- **Exercise brief**
Answer these questions from the base isolation excerpt below.
1. What base isolation properties were used across the buildings and soil types?
2. Which time stepping method is used for the dynamic simulations?
3. Which table defines the earthquakes used in the following section?

- **Text provided**
We wanted to compare different soil cases with uniform building and uniform base isolation parameters. Therefore, we used the same type of base isolation properties in every building and soil type in this study.

Dynamic simulations are performed by using Newmark’s average acceleration time stepping method. In addition to time history analysis, spectrum analysis was also conducted. In the following section, numerical results that were obtained by performing dynamic simulations using the sample building defined in this section are presented. The earthquakes defined in Table 7 are also used in the following section.

- **Supplied records**
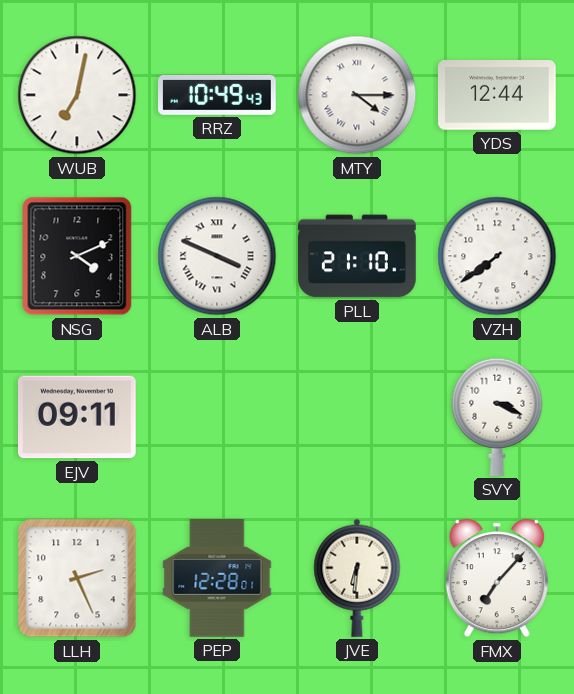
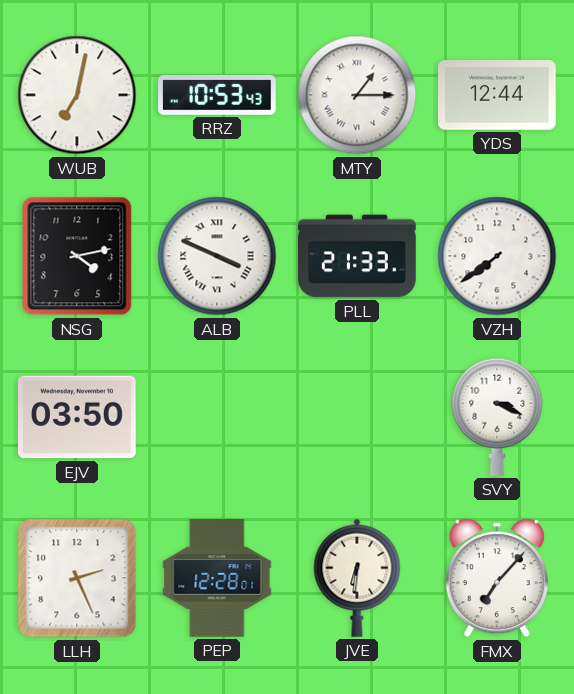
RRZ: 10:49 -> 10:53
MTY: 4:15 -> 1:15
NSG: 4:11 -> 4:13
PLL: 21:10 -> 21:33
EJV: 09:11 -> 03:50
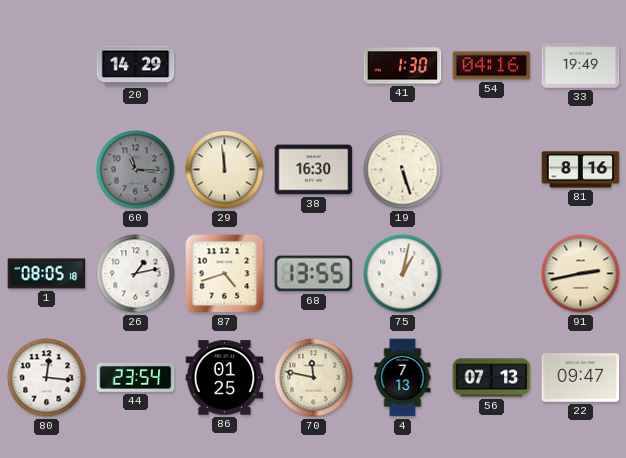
---
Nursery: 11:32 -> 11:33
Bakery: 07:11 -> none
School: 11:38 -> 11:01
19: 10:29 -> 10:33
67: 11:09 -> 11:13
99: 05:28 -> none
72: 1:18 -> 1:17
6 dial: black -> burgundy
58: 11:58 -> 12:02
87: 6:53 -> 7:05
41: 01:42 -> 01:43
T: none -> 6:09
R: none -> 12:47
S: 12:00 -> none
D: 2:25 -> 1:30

- **Task output**
1. The same type of base isolation properties was used in every building and soil type.
2. Newmark’s average acceleration time stepping method.
3. Table 7.